# Another Meet and Greet for Western Michigan



## dtg (Jun 5, 2003)

Who's up for another Meet and greet, next week Tuesday at oh geeee, where to have it, I just can't think of a place, ................Oh I got it, BW's on Alpine Same bat place and same bat time, 5pm-whenever.

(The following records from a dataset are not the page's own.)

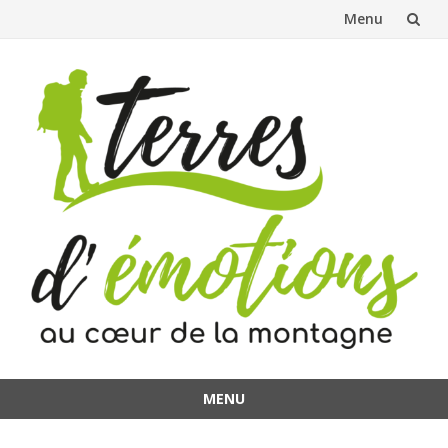
Menu
Aller
au
contenu
MENU
Aller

I figured I'd take the bull by the horns this time, because I haven't been able to make the last two due to having my daughter with me.


----------



## bluedevil (Feb 13, 2003)

I should be able to make it..

See ya then.


----------



## eddiejohn4 (Dec 23, 2005)

Where is that located? would not mind a meet and greet ,to put faces on those I post with.


----------



## dtg (Jun 5, 2003)

Right in front of Star Movie theater on Alpine Ave. in Grand Rapids


----------



## dtg (Jun 5, 2003)

http://maps.yahoo.com/maps_result?addr=3050+Alpine+NW&csz=Walker,+MI&country=us&new=1&name=&qty=

Buffalo Wild Wings Grill and Bar
3050 Alpine NW
Walker, MI

We are not getting many repsonses and throwing around the possibility of moving it to 26APR06. This first one didn't give a lot of notice. keep checking back before showing up.


----------



## PackerFan (Sep 7, 2004)

Too short of notice, otherwise I'd plan on it.


----------



## dtg (Jun 5, 2003)

ttt, UPDATE, Meet and Greet moved to 26APR06, due to lack of participation on short notice.

Same place, different date.


----------



## Salami (Dec 23, 2004)

To far for me to drive, can we spilt the diff somewhere closer to the lakeshore?


----------



## dtg (Jun 5, 2003)

ttt


----------



## dtg (Jun 5, 2003)

ttt


----------